C’est un air important. Il porte une époque morte saturée d’images mortes et qui pourtant me hantent.
D’abord il y a le front des nuits. La profondeur des rues les lampadaires muets. Ce qui bruisse et que l’on sent frais comme une odeur de petite pluie. La jolie maison, qui se dresse au coin de la rue, dont le portail grinçait toujours, mais qui m’était un lourd coton de silence et de solitude. La maison vénéneuse, je pense. Elle sonnait creux, parce que le cœur était ailleurs.
Je me souviens d’avoir su marcher. Mes pas d’alors m’échappent comme ceux d’une autre, on dirait que Nancy me porte, qu’elle me glisse dessous sans effort et c’était sans doute faux.

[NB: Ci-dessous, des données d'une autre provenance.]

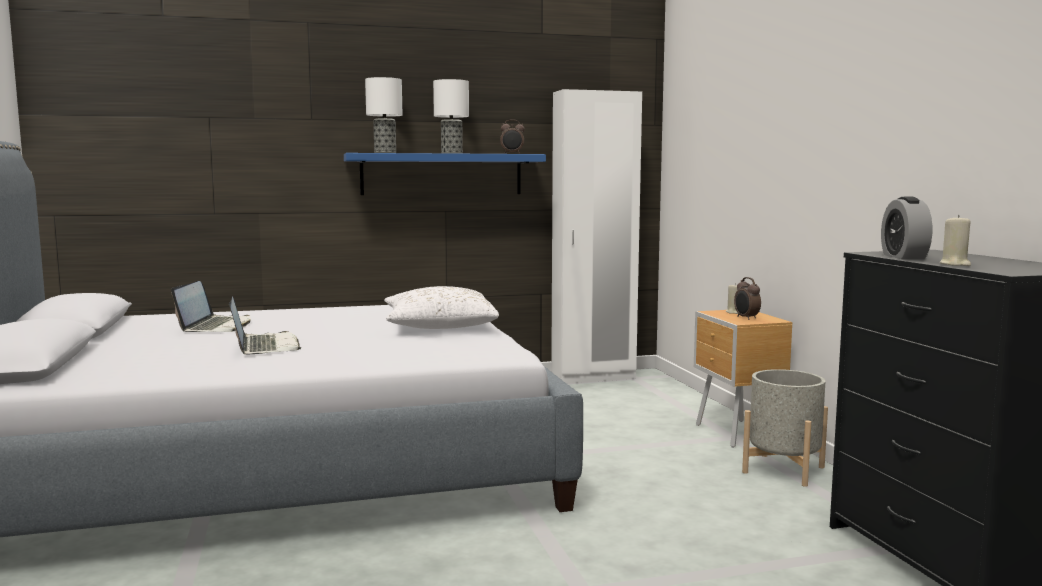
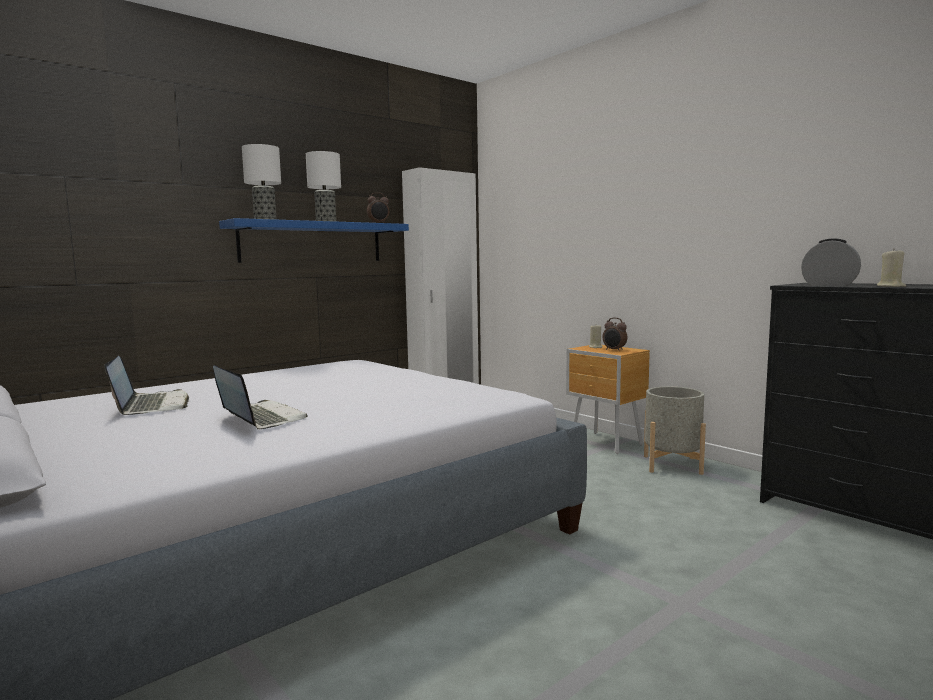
camera: 25 degrees left, 0 degrees up
white pillow [384,286,499,329] -> none
alarm clock [881,197,932,259] -> alarm clock turned 150 degrees clockwise [801,238,861,286]

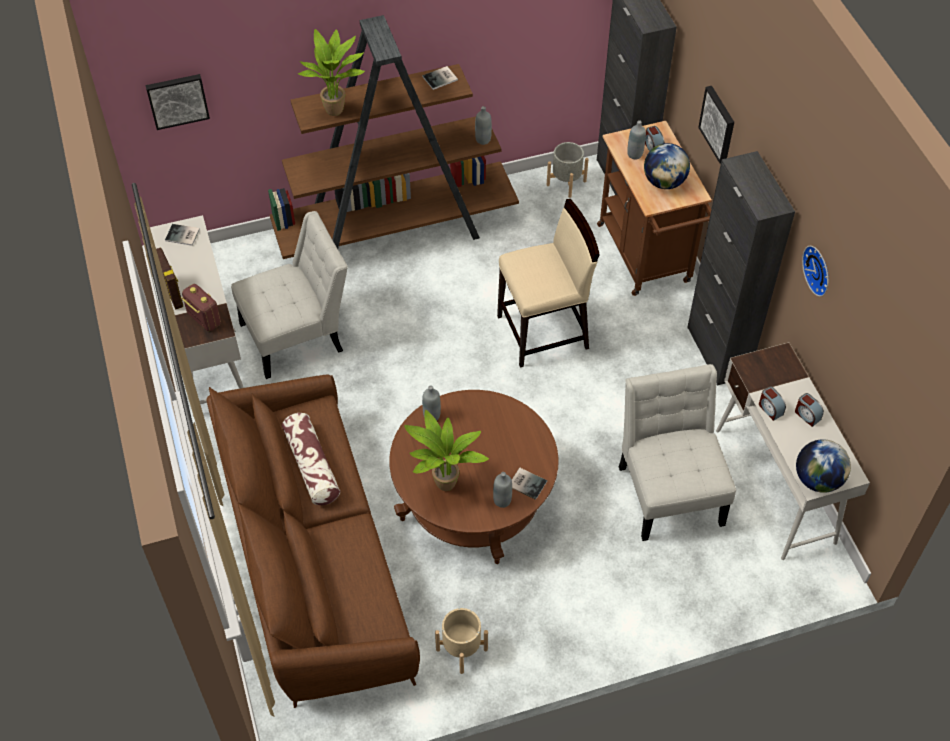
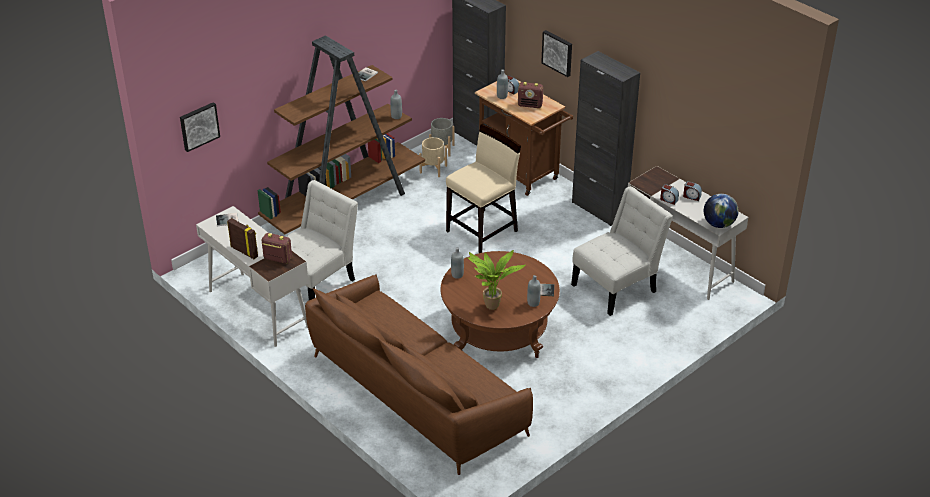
camera: 25 degrees left, 15 degrees down
pillow [282,413,340,505] -> none
potted plant [297,29,365,116] -> none
beige planter [435,608,488,674] -> beige planter moved to [419,137,447,177]
white chair [619,364,736,541] -> white chair turned 90 degrees clockwise [571,186,673,316]
globe [644,143,690,189] -> radio [518,82,543,108]
wall clock [802,246,828,297] -> none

J’ai eu très froid, là-bas. J’étais trop libre d’un seul coup. Pour moi, la liberté manquée renverra toujours à Nancy. Une ville à visage pâle, très dur, aussi laide et enfarinée que ces vieilles dames coquettes jouant de leurs bijoux. L’architecture ne m’en jette pas. Nancy est triste, elle pleure tout le temps. Derrière la fontaine à dorures de la place Stanislas, elle s’enlarmoie même en verdure, devient parc, paons, fades promeneurs. Mais ses statues et les allées ont le goût du heurtoir contre une porte close, et des départs recommencés, et des absences définitives. Nancy a froid, l’hiver. La rue St Jean pleut de lumières, on se macaronne le cafard en montant vers la gare. Autour de nous, les cinémas et les commerces dessinent un grand mur criard tout en lumières fausses. Elle aime cela, briller, Nancy, mais viscéralement, elle frissonne. Elle n’a pas les trains dans la poche. Tout la quitte et ses nuits la mordent.
J’ai tant marché là-bas, que mon quota de pas permis s’y est dilapidé.
Je me souviens d’un soir, un quai, le vent de biais qui frayait même sous mon manteau. Et de la lumière glacée -peut-être des néons, qu’en sais-je, mais tout m’apparaissait verdâtre. Les gens de la scène que je décris ont perdu leur visage en route. Il transpiraient le morne. Je les vois immobiles. L’instant d’après, ils disparaissent.
Je m’étais alors adossée contre un puissant pilier, nous nous regardions sans rien dire. Nous élongions l’instant : il s’appelait silence, à l’heure de pointe, et en pleine gare.
Puis je suis restée dans tes bras noyée dans une odeur d’encens. Est-ce que j’aimais l’odeur ou la personne qui la portait ?
(Lorsque j’allumais de l’encens, seule chez moi pour t’y convoquer, il ne te ressemblait jamais. C’était un vêtement vide, du si présent dans tant d’absence. Des pluies creuses me cinglaient au ventre.)
Tu n’aurais pas dû me tenir. Ou le faire sans tendresse. Tu aurais dû garder distance, te taire avant de monter dans le train, « ne le regarde pas s’éloigner». Je me souviens qu’il est parti comme un cercueil qu’on charge dans un corbillard. Je ne suis pas tombée.
J’ai marché toute la nuit. Des larmes de semelles, des courses échevelées dans un novembre au sang battu. Nancy gardait de toi un souvenir aigu. Les lieux que je t’avais montrés me semblaient révolus tandis que j’y passais ; j’avais le sentiment d’avoir tout rêvé à l’instant : ton contact, une blague vaseuse au sujet du nom d’une enseigne, des échanges de regards complices, la chaleur de ta main, et que tu t’exclamais pour des bêtises et que, je te parlais comme on écrit.
Une balade à deux doublait mon errance solitaire.
Sais-tu, as-tu appris, depuis, l’hôtel de ville éclairé par-dessous ? et la petite magie de l’Arc Héré tout bleu ? Il me retranche du monde ; tous les baisers interdits planent dans son grand bocal de lumière, mais il cristallise de froideur, il est d’un matériau terrible où s’insinuent tous les hivers qui vous remordent par après.
Ton image se nécrose en moi lorsque j’en parle. Je me trouve un peu fraîche, un peu mal à propos. Qui suis-je pour parler des défunts ?
Nancy n’a de cesse de mourir et malgré moi, je la ranime dans ses dimensions personnelles. Elle n’a jamais rien eu d’une ville. C’est une chute en pierres, sons et lumières artificiels, un écrin aux dents acérées, la capitale de la pire perte, l’âme vide, le ventre ivre et l’enfer.